4. Unsold inventory to remain stable
Amidst restricted supply and marginally improving demand, unsold inventory across the top 7 cities of India has been declining during the past few years. In 2018, the annual decline in unsold inventory was 7% while it declined by 4% in 2019. With new launches coming to a screeching halt at least for the next few months until we see COVID-19 containment in the country, homebuyers may spring into action during the second half and select from the existing unsold inventory from projects across various stages of construction. Unsold inventory is likely to remain largely stable in 2020 with a single digit annual decline of around 1%-3%.
5. Affordable housing segment tested
Nearly 40% of new launches added across the top 7 cities of India during the past few years have come in the affordable housing segment (units priced < Rs 40 lakh). The government’s strong push on ‘Housing for All’ mission and extension of several sops to the homebuyer and developer of this segment led to a wave of affordable housing developments. Also, land being a scarce resource in the core parts of many cities, new developments began to emerge in the affordable peripheral destinations.
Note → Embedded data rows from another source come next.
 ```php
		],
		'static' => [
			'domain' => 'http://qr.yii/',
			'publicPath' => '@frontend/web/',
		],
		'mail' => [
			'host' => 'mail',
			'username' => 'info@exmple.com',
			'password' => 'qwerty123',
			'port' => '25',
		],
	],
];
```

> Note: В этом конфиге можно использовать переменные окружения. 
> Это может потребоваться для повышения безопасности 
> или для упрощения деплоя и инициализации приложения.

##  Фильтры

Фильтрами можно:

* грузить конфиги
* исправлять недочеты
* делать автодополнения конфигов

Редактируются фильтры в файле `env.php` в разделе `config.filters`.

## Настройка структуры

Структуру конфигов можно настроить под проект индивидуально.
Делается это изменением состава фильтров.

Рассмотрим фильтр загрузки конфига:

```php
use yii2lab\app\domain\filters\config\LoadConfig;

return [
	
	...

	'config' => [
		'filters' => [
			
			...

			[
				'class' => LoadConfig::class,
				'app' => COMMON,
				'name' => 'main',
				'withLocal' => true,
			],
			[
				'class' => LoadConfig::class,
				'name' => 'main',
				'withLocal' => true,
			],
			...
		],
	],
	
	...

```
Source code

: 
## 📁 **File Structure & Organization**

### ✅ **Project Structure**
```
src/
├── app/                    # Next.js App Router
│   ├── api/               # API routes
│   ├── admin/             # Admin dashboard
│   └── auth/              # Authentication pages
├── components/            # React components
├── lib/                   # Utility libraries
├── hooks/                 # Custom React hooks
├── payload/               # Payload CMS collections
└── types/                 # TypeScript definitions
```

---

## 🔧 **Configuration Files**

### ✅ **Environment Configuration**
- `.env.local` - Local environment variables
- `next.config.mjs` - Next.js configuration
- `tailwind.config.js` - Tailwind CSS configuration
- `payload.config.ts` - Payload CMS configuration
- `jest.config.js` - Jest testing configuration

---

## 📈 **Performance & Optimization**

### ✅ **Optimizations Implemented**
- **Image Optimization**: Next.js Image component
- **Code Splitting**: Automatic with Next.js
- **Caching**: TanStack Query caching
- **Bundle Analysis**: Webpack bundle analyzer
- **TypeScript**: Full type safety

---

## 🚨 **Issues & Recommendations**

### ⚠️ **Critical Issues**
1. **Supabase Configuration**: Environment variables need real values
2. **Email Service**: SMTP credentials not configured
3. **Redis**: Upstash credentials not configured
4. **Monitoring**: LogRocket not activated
“Amidst the current COVID-19 outbreak, we believe that the most affected segment of the working population is the target group for affordable housing developments. These homebuyers with limited income and lack of work from home facilities may have to face loss of pay or even jobs and may reconsider their purchase decisions. With affordable housing units accounting for around 36% of the overall unsold inventory across the top 7 cities as of Q1 2020, this segment was already being tested and the current pandemic outbreak has further worsened the situation. In our opinion, the unsold inventory in the affordable housing segment will register an annual increase of 1%-2%,” informs Thakur.
6. Massive consolidation
The Indian real estate sector has been consolidating for the past few years. With the onset of RERA, financially weak players found it difficult to adhere to compliance norms and were either going out of business or consolidating with larger players. The liquidity crisis further worsened the situation and a new wave of consolidation was kicked off. Survival of the fittest and financially strongest is the new norm in Indian real estate and we have witnessed a rise in the share of new launches by branded players. As per our research, the share of tier I developers in 2018 new launches was around 56% as compared to 41% in 2015. In 2019, this share increased as liquidity crisis hit the weaker players significantly.
This consolidation phase is likely to continue amidst the current COVID-19 outbreak and as we emerge from this pandemic, many weak players may cease to exist.
7. Consumer sentiments to dip further
Indian residential real estate has been grappling with subdued demand and low consumer sentiment for more than 3 years now. Structural changes and policy reforms including DeMo, RERA, GST, and IBC imbibed some confidence and consumers began to relook at this asset class. However, markets transformed to be enduser driven with sales dependent on buyers looking for self-use.
Amidst the current COVID-19 outbreak, consumer sentiments have been severely shattered not only due to the possibility of construction delays and decline in new launches, but also due to rising uncertainty on the overall economic growth. This is also visible in the stock market indices as fear of pandemic grapples the institutional and retail investors alike.
“In our opinion, consumer sentiments are likely to remain weak for the rest of the year 2020 unless India can contain the coronavirus within the stipulated lockdown period and also there is some amount of sector-specific economic revival package announced by the government,” observes Thakur.